MAC Macrophage, a large tissue cell responsible for removing damaged tissue, cells, bacteria, etc. Both PMNs and macrophages come from the bone marrow, and are therefore classed as myeloid cells.
DC Dendritic cells present antigen to T cells, and thus initiate all T-cell-dependent immune responses. Not to be confused with follicular dendritic cells, which store antigen for B cells (see Fig. 19).
Phagocytosis (‘cell eating’) Engulfment of a particle by a cell. Macrophages and PMNs (which used to be called ‘microphages’) are the most important phagocytic cells. The great majority of foreign materials entering the tissues are ultimately disposed of by this mechanism.
Cytotoxicity Macrophages can kill some targets (perhaps including tumour cells) without phagocytosing them, and there are a variety of other cells with cytotoxic abilities.
NK (natural killer) cell A lymphocyte-like cell capable of killing some targets, notably virus-infected cells and tumour cells, but without the receptor or the fine specificity characteristic of true lymphocytes.
Antigen Strictly speaking, a substance that stimulates the production of antibody. However, the term is applied to substances that stimulate any type of adaptive immune response. Typically, antigens are foreign (‘non-self’) and either particulate (e.g. cells, bacteria) or large protein or polysaccharide molecules. Under special conditions small molecules and even ‘self’ components can become antigenic (see Figs 18–21).
Specific; specificity Terms used to denote the production of an immune response more or less selective for the stimulus, such as a lymphocyte that responds to, or an antibody that ‘fits’ a particular antigen. For example, antibody against measles virus will not bind to mumps virus: it is ‘specific’ for measles.
Lymphocyte A small cell found in blood, from which it recirculates through the tissues and back via the lymph, ‘policing’ the body for non-self material. Its ability to recognize individual antigens through its specialized surface receptors and to divide into numerous cells of identical specificity and long lifespan makes it the ideal cell for adaptive responses. Two major populations of lymphocytes are recognized: T and B (see also Fig. 15). B lymphocytes secrete antibody, the humoral element of adaptive immunity.
Antibody is a major fraction of serum proteins, often called immunoglobulin. It is made up of a collection of very similar proteins each able to bind specifically to different antigens, and resulting in a very large repertoire of antigen-binding molecules. Antibodies can bind to and neutralize bacterial toxins and some viruses directly but they also act by opsonization and by activating complement on the surface of invading pathogens (see below).
T (‘thymus-derived’) lymphocytes are further divided into subpopulations that ‘help’ B lymphocytes, kill virus-infected cells, activate macrophages and drive inflammation (see Fig. 21).

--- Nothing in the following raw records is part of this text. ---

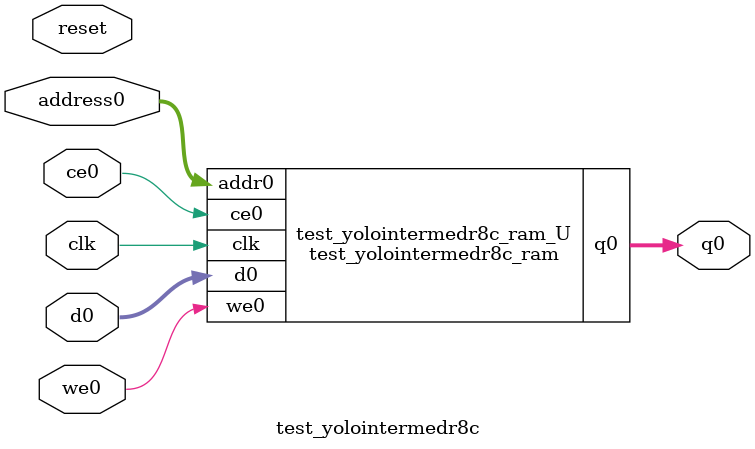
<source format=v>
`timescale 1 ns / 1 ps
module test_yolointermedr8c_ram (addr0, ce0, d0, we0, q0,  clk);

parameter DWIDTH = 16;
parameter AWIDTH = 13;
parameter MEM_SIZE = 7200;

input[AWIDTH-1:0] addr0;
input ce0;
input[DWIDTH-1:0] d0;
input we0;
output reg[DWIDTH-1:0] q0;
input clk;

(* ram_style = "block" *)reg [DWIDTH-1:0] ram[0:MEM_SIZE-1];




always @(posedge clk)  
begin 
    if (ce0) begin
        if (we0) 
            ram[addr0] <= d0; 
        q0 <= ram[addr0];
    end
end


endmodule

`timescale 1 ns / 1 ps
module test_yolointermedr8c(
    reset,
    clk,
    address0,
    ce0,
    we0,
    d0,
    q0);

parameter DataWidth = 32'd16;
parameter AddressRange = 32'd7200;
parameter AddressWidth = 32'd13;
input reset;
input clk;
input[AddressWidth - 1:0] address0;
input ce0;
input we0;
input[DataWidth - 1:0] d0;
output[DataWidth - 1:0] q0;



test_yolointermedr8c_ram test_yolointermedr8c_ram_U(
    .clk( clk ),
    .addr0( address0 ),
    .ce0( ce0 ),
    .we0( we0 ),
    .d0( d0 ),
    .q0( q0 ));

endmodule


</source>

Interactions between innate and adaptive immunity
Opsonization A phenomenon whereby antibodies bind to the surface of bacteria, viruses or other parasites, and increase their adherence and phagocytosis. Antibody also activates complement on the surface of invading pathogens. Adaptive immunity thus harnesses innate immunity to destroy many microorganisms.
Complement As mentioned above, complement is often activated by antibody bound to microbial surfaces. However, binding of complement to antigen can also greatly increase its ability to activate a strong and lasting B-cell response – an example of ‘reverse interaction’ between adaptive and innate immune mechanisms.
Presentation of antigens to T and B cells by dendritic cells is necessary for most adaptive responses; presentation by dendritic cells usually requires activation of these cells by contact with microbial components (e.g. bacterial cell walls), another example of ‘reverse interaction’ between adaptive and innate immune mechanisms.
Help by T cells is required for many branches of both adaptive and innate immunity. T-cell help is required for the secretion of most antibodies by B cells, for activating macrophages to kill intracellular pathogens and for an effective cytotoxic T-cell response.